The quantized version runs on devices with 128 GB of memory. A wake-up call for top-tier Mac owners. vLLM added support on the day of release. On Reddit, it has already been dubbed the new local LLM king.

Google Genie

Google continues to develop Project Genie — a tool for creating interactive worlds. You write a prompt or upload an image and get a 3D space that you can walk through in real-time, just like in GTA. 720p, 24 FPS, photorealistic graphics. The announcement was in August last year, and now the project is available to a narrow circle of users.

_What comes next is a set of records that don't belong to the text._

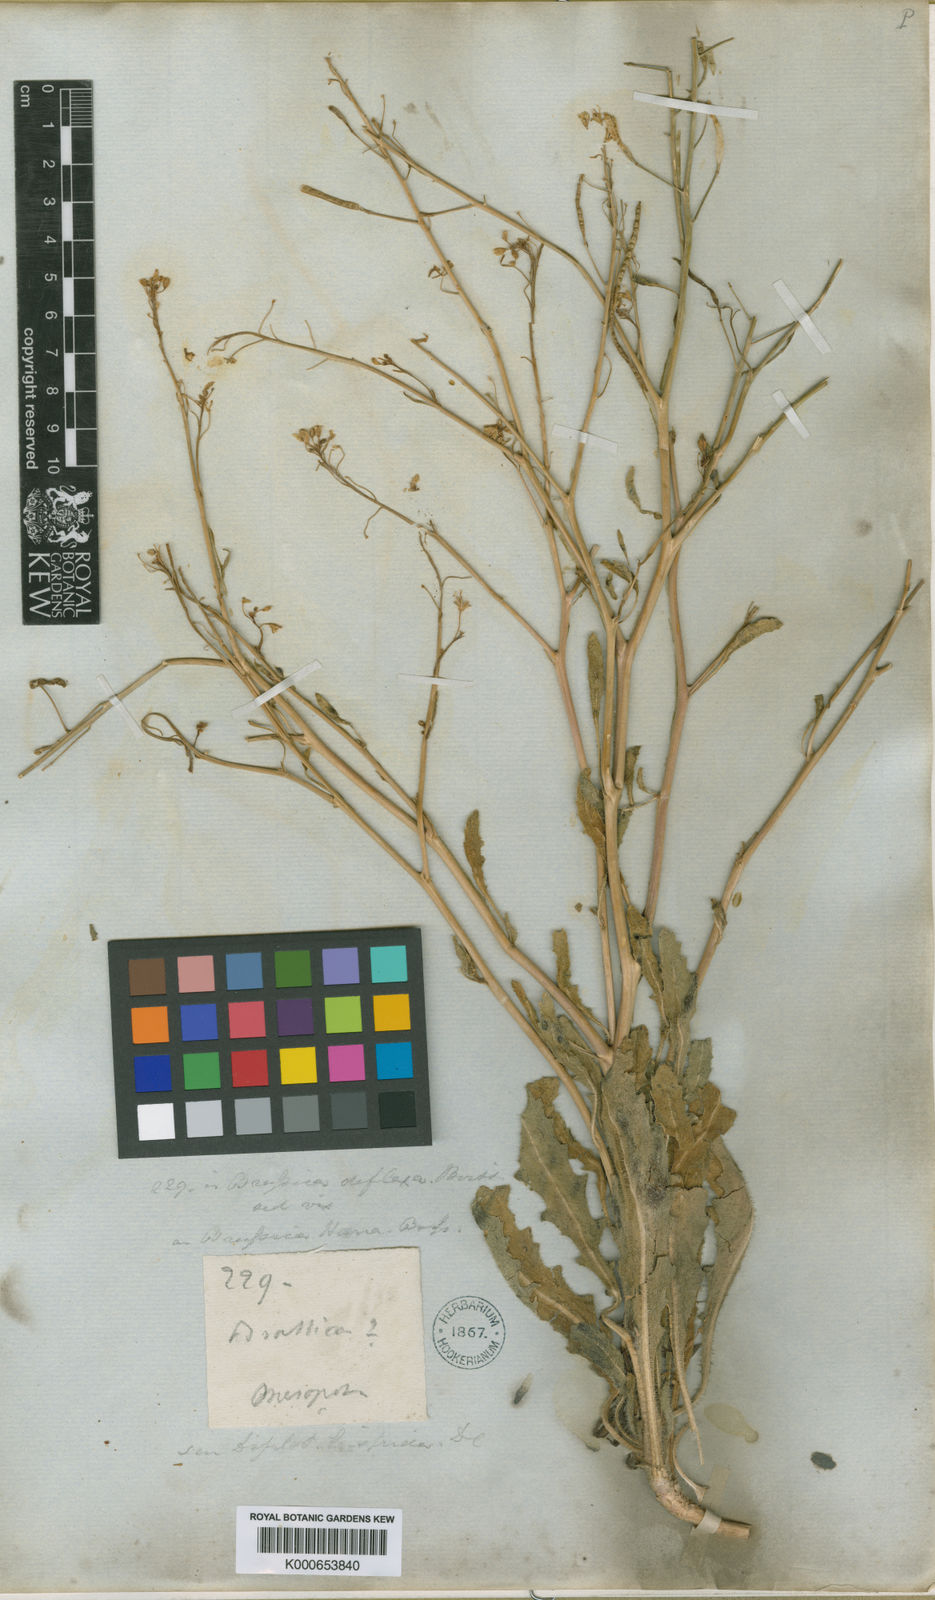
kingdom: Plantae
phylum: Tracheophyta
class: Magnoliopsida
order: Brassicales
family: Brassicaceae
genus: Brassica
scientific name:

It sounds like a revolution, but there are caveats:

A 60-second limit per session
Available only to Ultra subscribers in the US ($250/month)
Physics is "video-gamey," and objects behave strangely
Latency (response delay) spikes during rapid commands

The "grown-ups" on Wall Street reacted instantly: Take-Two shares fell by 10%, Roblox by 12%, and Unity by 21%. Investors fear that AI will change game dev faster than expected. So, maybe CD Projekt Red spent 8 years building Cyberpunk for nothing? And where is our Half-Life 3, Volvo (Valve)?

LingBot-World

While Google is selling access for $250, Chinese open-source is catching up. LingBot-World by Robbyant is a fully open-source analogue to Genie. Latency is less than a second, 16 FPS, and sessions last up to 10 minutes instead of 60 seconds. It's free and can be self-hosted. Here is the technical report.

Question to the audience: GTA 6 has been delayed for three years now. Maybe Rockstar is just waiting for Genie to generate Vice City on its own? Or will the community build their own virtual Miami on LingBot-World first?